■ Objective ■
Rewrite the entries below, changing "Outline whatever counts as" to "Mark everything that counts as" wherever it appears and leaving every other line as it is.
++++ Stored rows
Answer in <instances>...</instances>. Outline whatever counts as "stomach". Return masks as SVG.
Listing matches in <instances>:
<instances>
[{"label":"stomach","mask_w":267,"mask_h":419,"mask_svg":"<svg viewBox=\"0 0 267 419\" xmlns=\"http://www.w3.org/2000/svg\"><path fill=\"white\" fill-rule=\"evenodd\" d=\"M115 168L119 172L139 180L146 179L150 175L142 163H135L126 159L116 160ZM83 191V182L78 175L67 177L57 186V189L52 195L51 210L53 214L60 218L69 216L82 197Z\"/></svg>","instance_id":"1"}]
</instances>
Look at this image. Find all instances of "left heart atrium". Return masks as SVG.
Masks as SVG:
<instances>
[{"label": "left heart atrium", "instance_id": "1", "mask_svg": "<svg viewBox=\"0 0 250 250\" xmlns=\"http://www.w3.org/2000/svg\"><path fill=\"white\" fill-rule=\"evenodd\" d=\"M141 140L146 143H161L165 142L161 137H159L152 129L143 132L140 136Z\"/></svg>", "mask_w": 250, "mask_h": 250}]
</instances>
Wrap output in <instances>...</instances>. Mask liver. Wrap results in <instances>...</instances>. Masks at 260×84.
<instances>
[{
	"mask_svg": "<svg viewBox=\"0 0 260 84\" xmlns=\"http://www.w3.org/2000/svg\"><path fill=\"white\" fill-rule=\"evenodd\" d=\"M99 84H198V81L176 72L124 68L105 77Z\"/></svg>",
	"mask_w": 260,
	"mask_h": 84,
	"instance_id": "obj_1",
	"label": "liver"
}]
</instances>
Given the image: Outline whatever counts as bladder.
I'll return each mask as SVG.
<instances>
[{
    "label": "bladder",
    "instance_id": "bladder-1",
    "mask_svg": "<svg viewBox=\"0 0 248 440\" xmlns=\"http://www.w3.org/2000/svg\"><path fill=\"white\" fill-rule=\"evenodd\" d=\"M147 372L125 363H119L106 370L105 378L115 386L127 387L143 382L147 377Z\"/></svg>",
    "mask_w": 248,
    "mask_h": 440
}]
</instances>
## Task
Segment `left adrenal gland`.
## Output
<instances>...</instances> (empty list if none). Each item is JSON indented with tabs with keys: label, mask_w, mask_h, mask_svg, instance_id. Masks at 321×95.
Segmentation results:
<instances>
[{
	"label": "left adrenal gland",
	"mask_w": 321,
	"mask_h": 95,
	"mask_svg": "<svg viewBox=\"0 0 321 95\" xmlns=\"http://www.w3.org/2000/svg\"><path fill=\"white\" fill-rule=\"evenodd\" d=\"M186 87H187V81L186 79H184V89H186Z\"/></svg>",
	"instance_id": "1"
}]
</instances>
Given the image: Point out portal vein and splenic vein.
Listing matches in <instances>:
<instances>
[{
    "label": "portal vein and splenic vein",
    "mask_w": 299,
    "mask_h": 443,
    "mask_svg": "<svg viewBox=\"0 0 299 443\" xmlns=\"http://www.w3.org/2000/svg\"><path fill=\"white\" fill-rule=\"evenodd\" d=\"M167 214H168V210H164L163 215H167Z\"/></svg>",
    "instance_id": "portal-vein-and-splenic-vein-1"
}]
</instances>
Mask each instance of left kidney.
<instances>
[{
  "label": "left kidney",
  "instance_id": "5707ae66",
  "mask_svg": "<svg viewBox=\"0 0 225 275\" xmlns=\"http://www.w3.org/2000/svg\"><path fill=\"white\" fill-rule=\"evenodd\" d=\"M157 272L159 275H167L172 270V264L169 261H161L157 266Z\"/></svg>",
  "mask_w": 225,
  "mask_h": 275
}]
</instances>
++++++++
■ Full answer ■
Answer in <instances>...</instances>. Mark everything that counts as "stomach". Return masks as SVG.
Listing matches in <instances>:
<instances>
[{"label":"stomach","mask_w":267,"mask_h":419,"mask_svg":"<svg viewBox=\"0 0 267 419\" xmlns=\"http://www.w3.org/2000/svg\"><path fill=\"white\" fill-rule=\"evenodd\" d=\"M115 168L119 172L139 180L146 179L150 175L142 163H135L126 159L116 160ZM83 191V182L78 175L67 177L57 186V189L52 195L51 210L53 214L60 218L69 216L82 197Z\"/></svg>","instance_id":"1"}]
</instances>
Look at this image. Find all instances of "left heart atrium". Return masks as SVG.
Masks as SVG:
<instances>
[{"label": "left heart atrium", "instance_id": "1", "mask_svg": "<svg viewBox=\"0 0 250 250\" xmlns=\"http://www.w3.org/2000/svg\"><path fill=\"white\" fill-rule=\"evenodd\" d=\"M141 140L146 143H161L165 142L161 137H159L152 129L143 132L140 136Z\"/></svg>", "mask_w": 250, "mask_h": 250}]
</instances>
Wrap output in <instances>...</instances>. Mask liver. Wrap results in <instances>...</instances>. Masks at 260×84.
<instances>
[{
	"mask_svg": "<svg viewBox=\"0 0 260 84\" xmlns=\"http://www.w3.org/2000/svg\"><path fill=\"white\" fill-rule=\"evenodd\" d=\"M99 84H198V81L176 72L124 68L105 77Z\"/></svg>",
	"mask_w": 260,
	"mask_h": 84,
	"instance_id": "obj_1",
	"label": "liver"
}]
</instances>
Given the image: Mark everything that counts as bladder.
I'll return each mask as SVG.
<instances>
[{
    "label": "bladder",
    "instance_id": "bladder-1",
    "mask_svg": "<svg viewBox=\"0 0 248 440\" xmlns=\"http://www.w3.org/2000/svg\"><path fill=\"white\" fill-rule=\"evenodd\" d=\"M147 372L125 363H119L106 370L105 378L115 386L127 387L143 382L147 377Z\"/></svg>",
    "mask_w": 248,
    "mask_h": 440
}]
</instances>
## Task
Segment `left adrenal gland`.
## Output
<instances>...</instances> (empty list if none). Each item is JSON indented with tabs with keys: label, mask_w, mask_h, mask_svg, instance_id. Masks at 321×95.
Segmentation results:
<instances>
[{
	"label": "left adrenal gland",
	"mask_w": 321,
	"mask_h": 95,
	"mask_svg": "<svg viewBox=\"0 0 321 95\" xmlns=\"http://www.w3.org/2000/svg\"><path fill=\"white\" fill-rule=\"evenodd\" d=\"M186 87H187V81L186 79H184V89H186Z\"/></svg>",
	"instance_id": "1"
}]
</instances>
Given the image: Point out portal vein and splenic vein.
Listing matches in <instances>:
<instances>
[{
    "label": "portal vein and splenic vein",
    "mask_w": 299,
    "mask_h": 443,
    "mask_svg": "<svg viewBox=\"0 0 299 443\" xmlns=\"http://www.w3.org/2000/svg\"><path fill=\"white\" fill-rule=\"evenodd\" d=\"M167 214H168V210H164L163 215H167Z\"/></svg>",
    "instance_id": "portal-vein-and-splenic-vein-1"
}]
</instances>
Mask each instance of left kidney.
<instances>
[{
  "label": "left kidney",
  "instance_id": "5707ae66",
  "mask_svg": "<svg viewBox=\"0 0 225 275\" xmlns=\"http://www.w3.org/2000/svg\"><path fill=\"white\" fill-rule=\"evenodd\" d=\"M157 272L159 275H167L172 270V264L169 261H161L157 266Z\"/></svg>",
  "mask_w": 225,
  "mask_h": 275
}]
</instances>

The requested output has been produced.